Information supplied:
■ ■ ■ ■

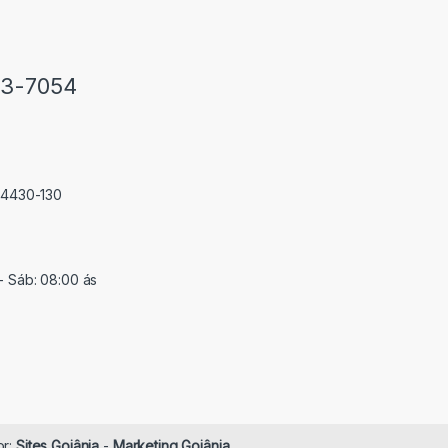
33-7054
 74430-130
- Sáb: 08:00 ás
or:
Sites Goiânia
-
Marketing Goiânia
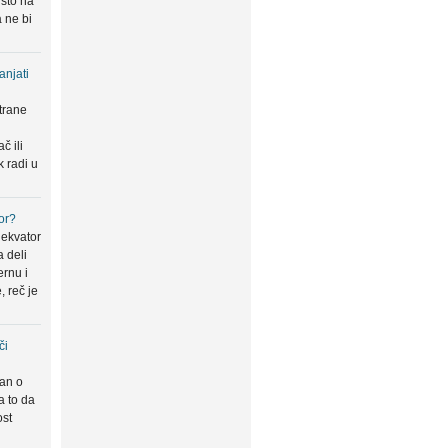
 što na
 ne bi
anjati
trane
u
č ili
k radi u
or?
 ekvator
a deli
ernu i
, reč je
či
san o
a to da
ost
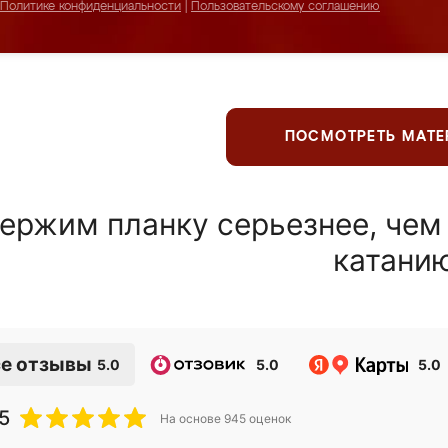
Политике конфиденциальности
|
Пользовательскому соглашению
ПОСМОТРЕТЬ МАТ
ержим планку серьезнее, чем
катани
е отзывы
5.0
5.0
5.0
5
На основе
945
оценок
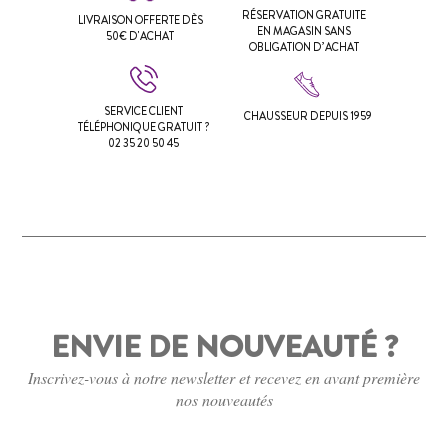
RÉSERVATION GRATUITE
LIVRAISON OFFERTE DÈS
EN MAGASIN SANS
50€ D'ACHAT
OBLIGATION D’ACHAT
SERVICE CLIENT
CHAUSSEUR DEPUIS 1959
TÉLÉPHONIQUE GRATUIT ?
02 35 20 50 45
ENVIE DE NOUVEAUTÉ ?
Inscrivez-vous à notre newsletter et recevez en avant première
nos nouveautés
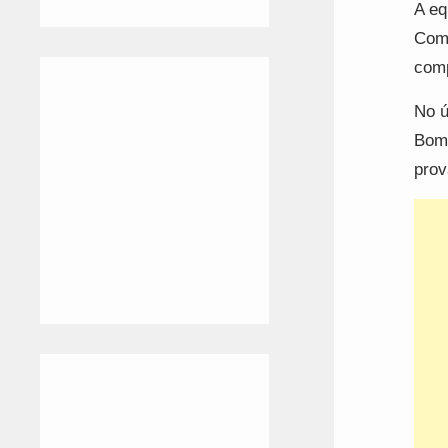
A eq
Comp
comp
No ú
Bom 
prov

■ ■ ■ ■

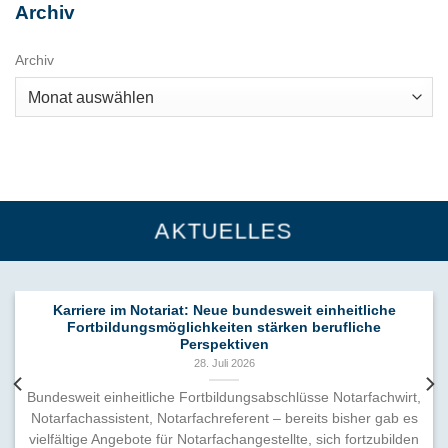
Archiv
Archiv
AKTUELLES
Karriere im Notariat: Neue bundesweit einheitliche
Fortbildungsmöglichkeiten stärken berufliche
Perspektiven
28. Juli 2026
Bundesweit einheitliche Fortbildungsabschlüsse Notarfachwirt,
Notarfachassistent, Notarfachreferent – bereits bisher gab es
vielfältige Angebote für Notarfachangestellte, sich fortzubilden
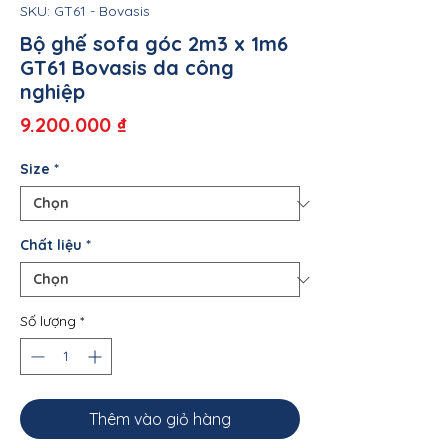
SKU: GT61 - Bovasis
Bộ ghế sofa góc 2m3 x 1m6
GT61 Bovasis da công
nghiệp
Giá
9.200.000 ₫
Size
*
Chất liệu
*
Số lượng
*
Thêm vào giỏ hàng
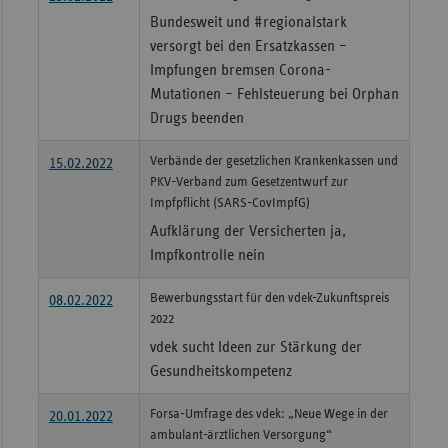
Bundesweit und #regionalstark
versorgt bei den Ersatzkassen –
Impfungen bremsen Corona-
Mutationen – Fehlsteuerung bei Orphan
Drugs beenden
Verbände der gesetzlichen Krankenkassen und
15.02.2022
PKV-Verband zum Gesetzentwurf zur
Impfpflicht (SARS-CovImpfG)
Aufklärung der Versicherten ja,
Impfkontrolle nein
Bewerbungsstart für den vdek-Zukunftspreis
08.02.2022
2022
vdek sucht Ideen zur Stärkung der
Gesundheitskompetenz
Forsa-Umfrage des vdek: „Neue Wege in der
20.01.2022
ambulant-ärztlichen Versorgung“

■ ■ ■ ■

Task brief:
From the rows above, give everything from the line containing "Политике конфиденциальности" down to the line containing "nos nouveautés" as a numbered list, leaving out blank lines and the pictures.

The answer:
1. Политике конфиденциальности
2. |
3. Пользовательскому соглашению
4. ПОСМОТРЕТЬ МАТ
5. ержим планку серьезнее, чем
6. катани
7. е отзывы
8. 5.0
9. 5.0
10. 5.0
11. 5
12. На основе
13. 945
14. оценок
15. RÉSERVATION GRATUITE
16. LIVRAISON OFFERTE DÈS
17. EN MAGASIN SANS
18. 50€ D'ACHAT
19. OBLIGATION D’ACHAT
20. SERVICE CLIENT
21. CHAUSSEUR DEPUIS 1959
22. TÉLÉPHONIQUE GRATUIT ?
23. 02 35 20 50 45
24. ENVIE DE NOUVEAUTÉ ?
25. Inscrivez-vous à notre newsletter et recevez en avant première
26. nos nouveautés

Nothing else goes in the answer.